WHAT YOU HAVE TO DO - Repeat every line of the data exactly, but not the pictures.

COLLECTED DATA -

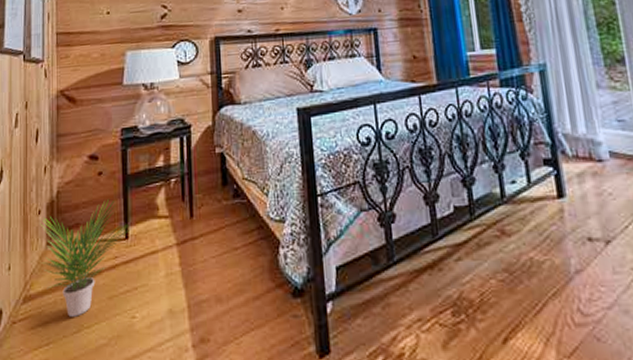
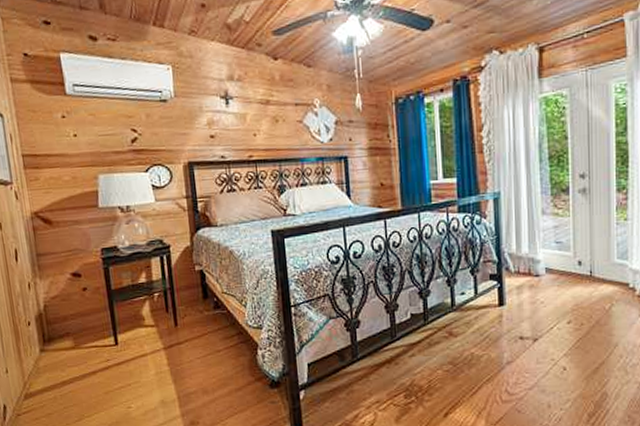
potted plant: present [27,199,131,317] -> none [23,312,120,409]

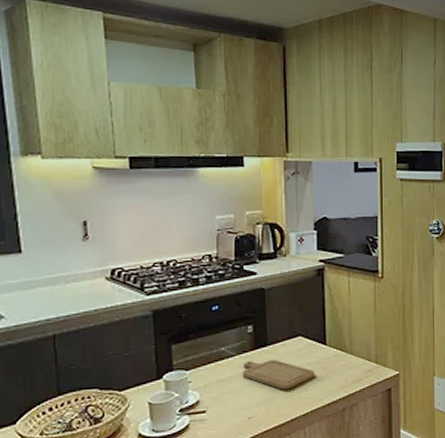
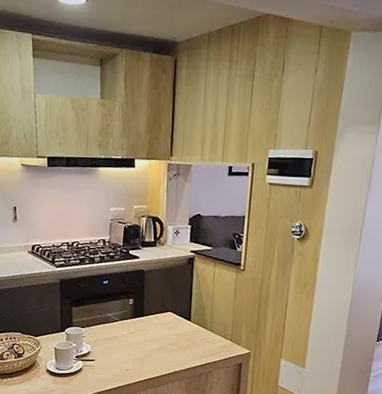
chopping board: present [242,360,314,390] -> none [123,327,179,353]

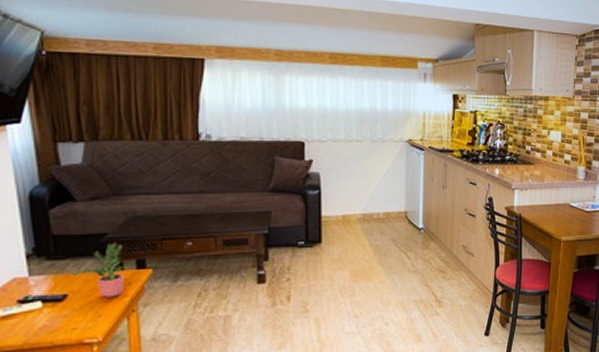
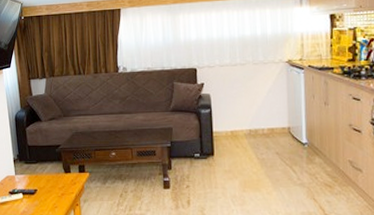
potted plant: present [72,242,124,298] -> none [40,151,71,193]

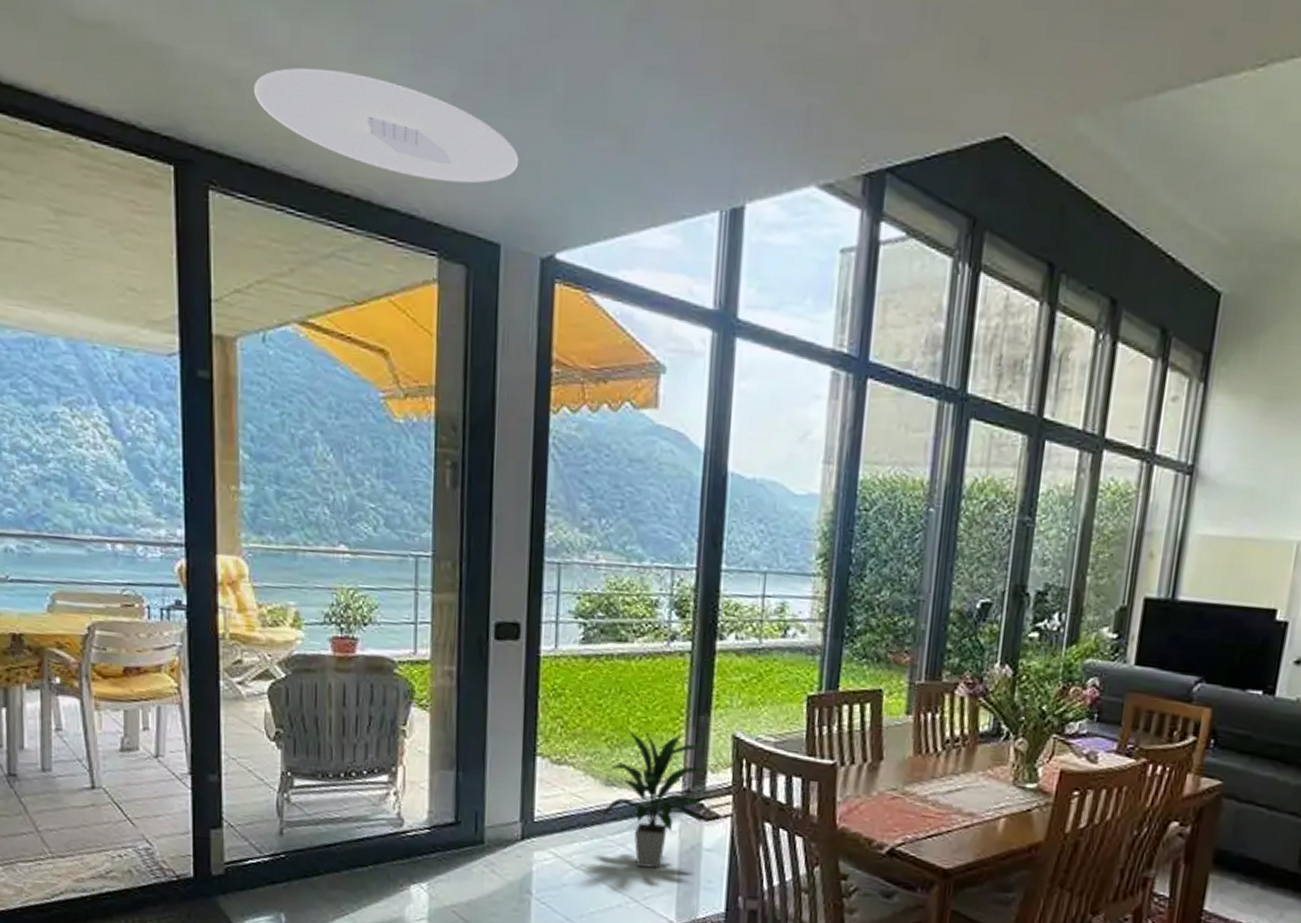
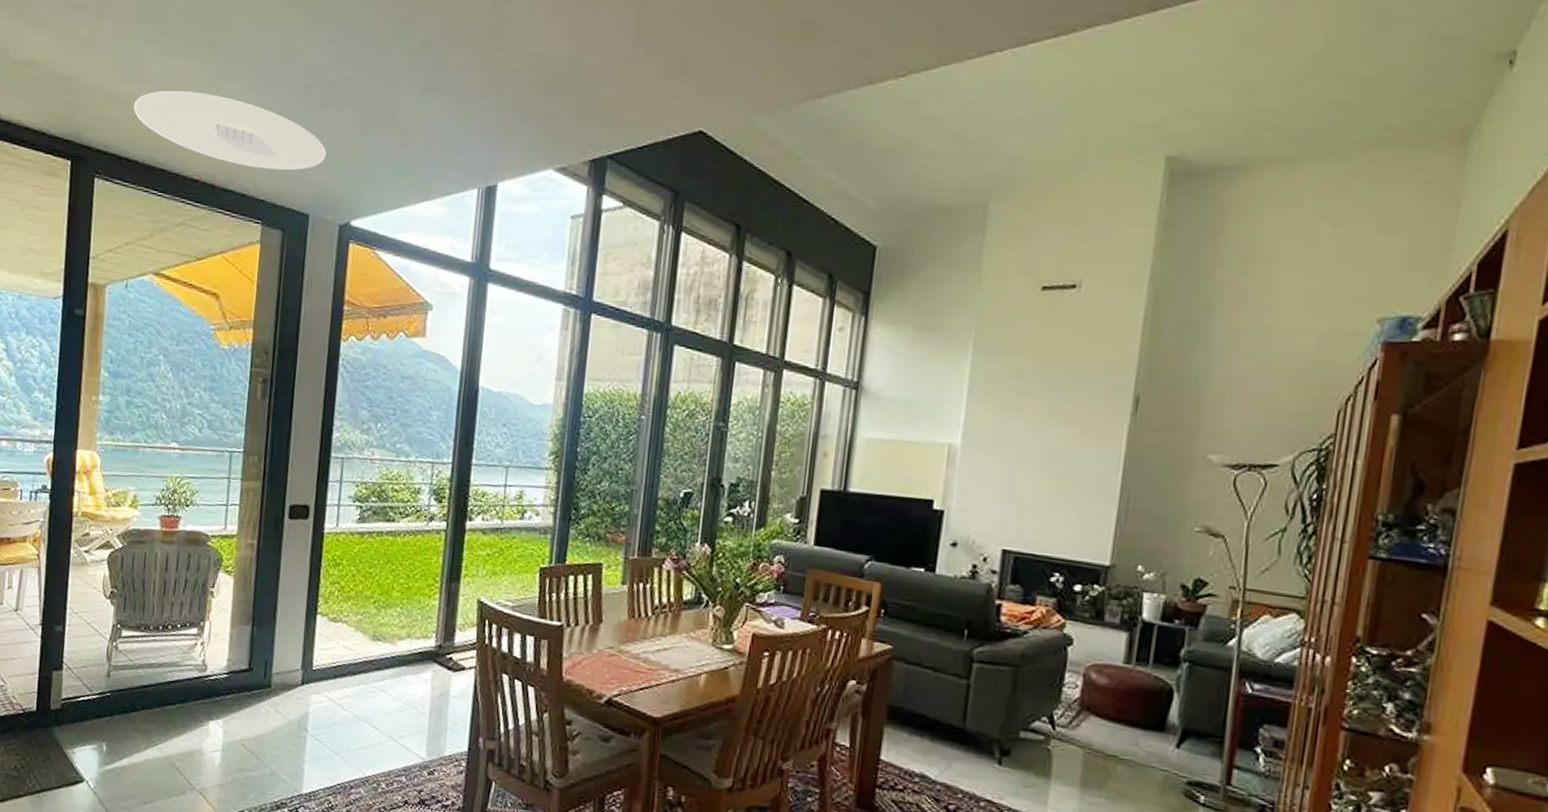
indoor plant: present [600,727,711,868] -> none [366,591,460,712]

SOLUTION TO THE EXERCISE -
potted plant: present [27,199,131,317] -> none [23,312,120,409]

chopping board: present [242,360,314,390] -> none [123,327,179,353]

potted plant: present [72,242,124,298] -> none [40,151,71,193]

indoor plant: present [600,727,711,868] -> none [366,591,460,712]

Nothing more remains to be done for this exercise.